General Assembly General Assembly

Ukraine reparations resolution in UNGA 

(14 November 2022)

Explanation of Vote


Statement by Ambassador Ruchira Kamboj

Permanent Representative of India to the UN



Mr. President,


India continues to remain concerned over the situation in Ukraine. ​ The conflict has resulted in the loss of lives and misery for its people, particularly for the women, children and elderly, with millions becoming homeless and forced to take shelter in neighbouring countries. Reports of attacks on civilians and civilian infrastructure are deeply worrying. 


2.    We have consistently advocated that no solution can ever be arrived at the cost of human lives. Escalation of hostilities and violence is in no one’s interest. We have urged that all efforts be made for an immediate cessation of hostilities and an urgent return to the path of dialogue and diplomacy.


3.    International principles and jurisprudence vest responsibility on parties to the conflict to ensure that civilians and civilian infrastructure are not targeted in situations of armed conflicts.


4.    The global order that we all subscribe to, is based on international law, the UN Charter and respect for the territorial integrity and sovereignty of all States. These principles must be upheld, without exception.


5.    Dialogue is the only answer to settling differences and disputes, however daunting that may appear at this moment. The path to peace requires us to keep all channels of diplomacy open.

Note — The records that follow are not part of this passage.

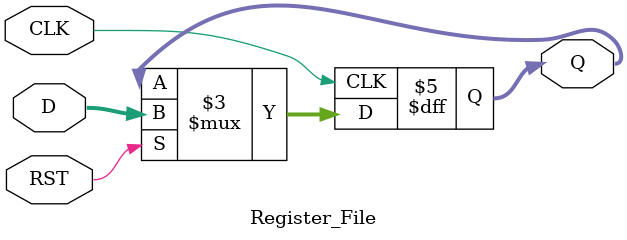
<source format=v>
`timescale 1ns / 1ps
module Register_File(D, Q, CLK, RST); //im using RST as LOAD for now
parameter Data_width = 32; //DATA SIZE
input CLK, RST;
input [Data_width-1:0] D;
output reg [Data_width-1:0] Q;
always @(posedge CLK)
begin
    if (RST)
    Q = D;
    else 
    Q = Q;
end
endmodule

</source>
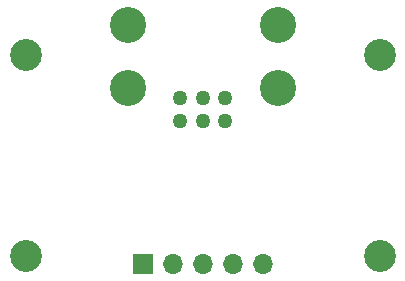
<source format=gbr>
%TF.GenerationSoftware,KiCad,Pcbnew,9.0.0*%
%TF.CreationDate,2025-10-27T19:16:05+01:00*%
%TF.ProjectId,wii_breakout_mount,7769695f-6272-4656-916b-6f75745f6d6f,rev?*%
%TF.SameCoordinates,Original*%
%TF.FileFunction,Soldermask,Top*%
%TF.FilePolarity,Negative*%
%FSLAX46Y46*%
G04 Gerber Fmt 4.6, Leading zero omitted, Abs format (unit mm)*
G04 Created by KiCad (PCBNEW 9.0.0) date 2025-10-27 19:16:05*
%MOMM*%
%LPD*%
G01*
G04 APERTURE LIST*
%ADD10C,2.700000*%
%ADD11R,1.700000X1.700000*%
%ADD12O,1.700000X1.700000*%
%ADD13C,3.048000*%
%ADD14C,1.270000*%
G04 APERTURE END LIST*
D10*
%TO.C,REF\u002A\u002A*%
X134000000Y-72000000D03*
%TD*%
%TO.C,REF\u002A\u002A*%
X104000000Y-55000000D03*
%TD*%
%TO.C,REF\u002A\u002A*%
X134000000Y-55000000D03*
%TD*%
%TO.C,REF\u002A\u002A*%
X104000000Y-72000000D03*
%TD*%
D11*
%TO.C,REF\u002A\u002A*%
X113925000Y-72721600D03*
D12*
X116465000Y-72721600D03*
X119005000Y-72721600D03*
X121545000Y-72721600D03*
X124085000Y-72721600D03*
%TD*%
D13*
%TO.C,P1*%
X112650000Y-52460000D03*
X112650000Y-57794000D03*
X125350000Y-52460000D03*
X125350000Y-57794000D03*
D14*
X120905000Y-60588000D03*
X120905000Y-58683000D03*
X119000000Y-60588000D03*
X119000000Y-58683000D03*
X117095000Y-60588000D03*
X117095000Y-58683000D03*
%TD*%
M02*

</source>
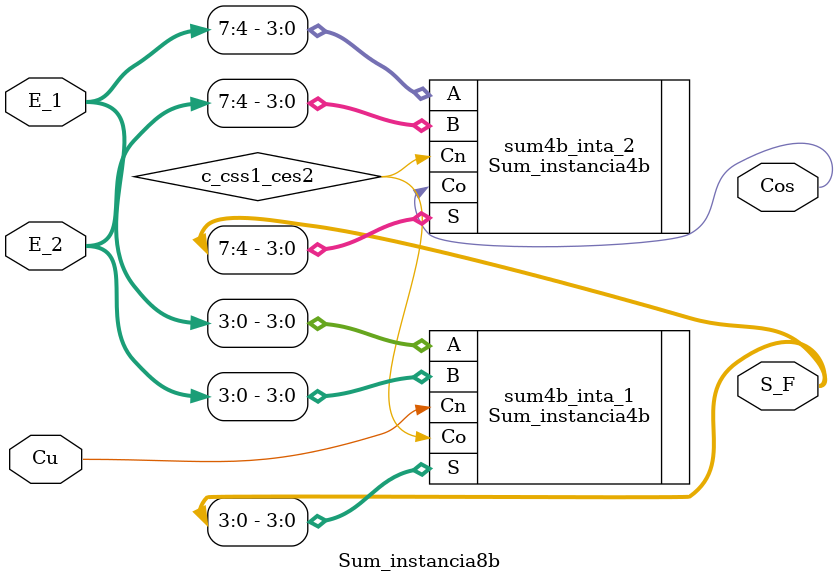
<source format=v>
`timescale 1ps/1ps

module Sum_instancia8b
(
	input [7:0]E_1,
	input [7:0]E_2,
	input Cu,//carri de entrada general
	output [7:0]S_F,
	output Cos
);
wire c_css1_ces2;//
Sum_instancia4b sum4b_inta_1(
.A(E_1[3:0]),
.B(E_2[3:0]),
.Cn(Cu),
.S(S_F[3:0]),
.Co(c_css1_ces2)
);
Sum_instancia4b sum4b_inta_2(
.A(E_1[7:4]),
.B(E_2[7:4]),
.Cn(c_css1_ces2),
.S(S_F[7:4]),
.Co(Cos)
);
endmodule 
</source>
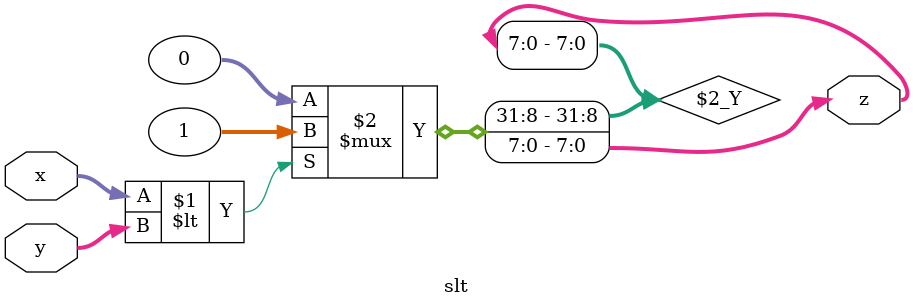
<source format=v>

module slt
#( 
    parameter WIDTH = 8
)
(
    input  [WIDTH - 1:0] x,y,
    output [WIDTH - 1:0] z
);
    assign z = (x < y) ? 1 : 0;
endmodule
</source>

6.    It is also unfortunate that as the trajectory of the Ukrainian conflict unfolds, the entire global south has suffered a substantial collateral damage. It is thus critical that the voice of the global south be heard, and their legitimate concerns be duly addressed. 


7.    India’s approach to the Ukraine conflict will continue to be people-centric. We are providing both humanitarian assistance to Ukraine and economic support to some of our neighbours in the Global South under economic distress, even as they stare at the escalating costs of food, of fuel and of fertilizers – which has been a consequential fall out of the ongoing conflict. 



Mr. President,


8.     We need to objectively consider whether a reparation process through a vote in the General Assembly would contribute to efforts at a resolution of the conflict. Moreover, the legal validity of such a process by a General Assembly resolution remains unclear.  We must therefore not create mechanisms or set precedents, without adequate international legal vetting, that have implications for the future functioning of the UN and the international economic system. We need to avoid steps which preclude or endanger the possibility of dialogue and negotiations and from bringing this protracted conflict to an early end.


Mr. President, 


9.    My Prime Minister has said unequivocally that this is not an era of war. With this firm resolve to strive for a peaceful solution through dialogue and diplomacy, India has decided to abstain on the resolution.